GPS will remain a weak link until live RTK becomes practical.

@Aerhead: you beat me to it. I've been working out the math and the frame design for an octo design using 4 flat and 4 lightly angled motors to accomplish horizontal sliding movement without requiring any frame tilt. As it is, real work has been draining too much of my energy to make quick progress.

Comment by Norbert Machinek on July 3, 2012 at 7:27am

We stocked up enough of the analog Invensense for the next bigger batch - so no worries: we'll survive the EOL. ;)

Comment by Jeroen van de Mortel on July 3, 2012 at 7:30am

I thought so but in the future it can be a problem (unless you stock 5000 units) because Invense isn't planning any analog sensors sadly.

Comment by Aerhead on July 3, 2012 at 8:13am


Has the team look into using the MPU 6000?  AMP2 and Openpilots CC3D are using them with good results.

Comment by Norbert Machinek on July 3, 2012 at 8:30am

@ Jeroen: Heck! Are you planning a worldwide invasion? ;)
Or are you already speculating on AutoQuad 7?

@ Aerhead: Sure, we don't just sit there until our vehicle hits the dead end. 
We also have the daughter board option to upgrade AQ6s later. But this is Bill's decision when the time has come...

Comment by Aerhead on July 3, 2012 at 8:42am

Let me assure you I do not think anyone on this team is just sitting on there hands.   Most of the commercial Autopilot people write-off the MPU 6000 as a toy sensor.  So I thought I ask. 

Comment by Bill Nesbitt on July 3, 2012 at 9:11am

Patrick: You are right about the limitations of using PID for attitude control.  I hope to announce some progress on this front in the near future.

Comment by Bill Nesbitt on July 3, 2012 at 9:15am

Aerhead: I've suspected that the MPU 6XXX sensors are high end toys.  I've now got some here and and I will be trying to get to the bottom of their capabilities.  I will report my findings as I go along.
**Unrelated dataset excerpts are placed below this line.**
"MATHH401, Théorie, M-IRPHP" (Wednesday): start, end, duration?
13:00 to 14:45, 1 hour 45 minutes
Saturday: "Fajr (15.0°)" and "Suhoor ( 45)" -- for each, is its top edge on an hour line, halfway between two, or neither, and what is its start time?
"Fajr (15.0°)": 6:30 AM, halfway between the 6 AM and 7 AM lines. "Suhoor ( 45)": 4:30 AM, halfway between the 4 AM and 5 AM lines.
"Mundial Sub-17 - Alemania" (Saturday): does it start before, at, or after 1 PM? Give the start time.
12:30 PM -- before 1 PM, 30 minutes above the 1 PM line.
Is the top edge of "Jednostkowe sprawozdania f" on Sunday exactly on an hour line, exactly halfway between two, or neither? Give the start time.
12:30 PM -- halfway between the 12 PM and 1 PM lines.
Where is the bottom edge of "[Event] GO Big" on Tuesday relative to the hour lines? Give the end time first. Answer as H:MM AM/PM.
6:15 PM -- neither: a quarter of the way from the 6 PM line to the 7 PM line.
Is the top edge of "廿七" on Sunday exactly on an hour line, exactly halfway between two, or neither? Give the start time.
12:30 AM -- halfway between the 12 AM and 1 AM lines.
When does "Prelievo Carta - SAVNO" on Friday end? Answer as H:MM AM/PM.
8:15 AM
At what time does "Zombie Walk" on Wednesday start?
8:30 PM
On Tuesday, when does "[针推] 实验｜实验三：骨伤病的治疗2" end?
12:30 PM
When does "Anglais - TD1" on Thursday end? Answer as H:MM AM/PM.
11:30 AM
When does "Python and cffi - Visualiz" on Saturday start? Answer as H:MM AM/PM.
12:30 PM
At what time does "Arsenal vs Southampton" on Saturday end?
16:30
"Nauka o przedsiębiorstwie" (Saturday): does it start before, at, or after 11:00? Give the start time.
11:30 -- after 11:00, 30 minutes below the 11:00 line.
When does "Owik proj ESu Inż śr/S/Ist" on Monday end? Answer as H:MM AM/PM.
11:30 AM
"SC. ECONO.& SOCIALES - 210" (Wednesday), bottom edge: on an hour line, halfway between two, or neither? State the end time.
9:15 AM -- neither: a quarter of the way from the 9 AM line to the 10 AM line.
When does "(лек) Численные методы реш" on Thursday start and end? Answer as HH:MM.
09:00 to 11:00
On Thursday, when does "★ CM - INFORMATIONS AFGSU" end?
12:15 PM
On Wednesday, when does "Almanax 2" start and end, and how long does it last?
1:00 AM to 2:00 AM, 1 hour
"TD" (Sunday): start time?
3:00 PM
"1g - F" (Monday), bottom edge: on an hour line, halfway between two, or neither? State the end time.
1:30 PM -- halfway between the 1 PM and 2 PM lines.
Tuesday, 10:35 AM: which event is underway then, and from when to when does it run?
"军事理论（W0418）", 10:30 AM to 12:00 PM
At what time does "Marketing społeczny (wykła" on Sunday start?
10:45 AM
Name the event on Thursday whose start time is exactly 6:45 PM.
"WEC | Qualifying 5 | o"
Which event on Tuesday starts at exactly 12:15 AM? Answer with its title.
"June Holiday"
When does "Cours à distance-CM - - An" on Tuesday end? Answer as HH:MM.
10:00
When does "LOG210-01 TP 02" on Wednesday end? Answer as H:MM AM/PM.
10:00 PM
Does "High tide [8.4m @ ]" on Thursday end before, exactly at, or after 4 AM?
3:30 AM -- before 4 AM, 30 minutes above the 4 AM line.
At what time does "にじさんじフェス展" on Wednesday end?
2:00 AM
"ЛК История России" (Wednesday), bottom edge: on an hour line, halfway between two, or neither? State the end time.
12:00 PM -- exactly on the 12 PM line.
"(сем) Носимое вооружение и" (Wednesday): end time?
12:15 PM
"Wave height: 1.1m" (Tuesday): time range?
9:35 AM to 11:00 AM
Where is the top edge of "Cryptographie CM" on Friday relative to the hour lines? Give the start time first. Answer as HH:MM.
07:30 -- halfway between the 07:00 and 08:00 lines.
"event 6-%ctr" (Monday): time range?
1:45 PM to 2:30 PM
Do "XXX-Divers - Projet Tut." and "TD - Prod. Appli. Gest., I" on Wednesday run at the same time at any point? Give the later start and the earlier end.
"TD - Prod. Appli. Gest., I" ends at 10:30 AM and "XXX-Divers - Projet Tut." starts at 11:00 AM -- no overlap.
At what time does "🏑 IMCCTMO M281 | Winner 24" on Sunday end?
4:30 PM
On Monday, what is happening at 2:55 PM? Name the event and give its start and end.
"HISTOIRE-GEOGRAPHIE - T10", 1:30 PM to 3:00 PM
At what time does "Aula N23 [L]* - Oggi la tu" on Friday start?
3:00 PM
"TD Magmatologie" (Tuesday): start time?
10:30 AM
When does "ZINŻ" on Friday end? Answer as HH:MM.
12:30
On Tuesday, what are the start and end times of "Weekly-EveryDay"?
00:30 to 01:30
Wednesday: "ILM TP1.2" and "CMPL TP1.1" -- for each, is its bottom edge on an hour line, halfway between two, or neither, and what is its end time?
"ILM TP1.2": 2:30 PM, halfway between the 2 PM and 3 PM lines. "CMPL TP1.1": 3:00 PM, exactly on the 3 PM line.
Comment by Roberto Navoni on July 3, 2012 at 9:22am

Hi Bill,

great work , I choose to use same platform on my VBRAIN STM32F407 . I see your code and i see that is developed in plain 'C' is your intention extend the develop of your platform also to other developer  ? Do you think that could be possible to port your code to C++ . That could be better for a big developer team. We doing this experiment with Arducopter and we can work very well .

Could be nice to share the experience doing on   ArduCopter 32. What do you think about ?



Comment by Aerhead on July 3, 2012 at 9:28am


Now I think you've answered all my questions, what is until I get a Autoquad board!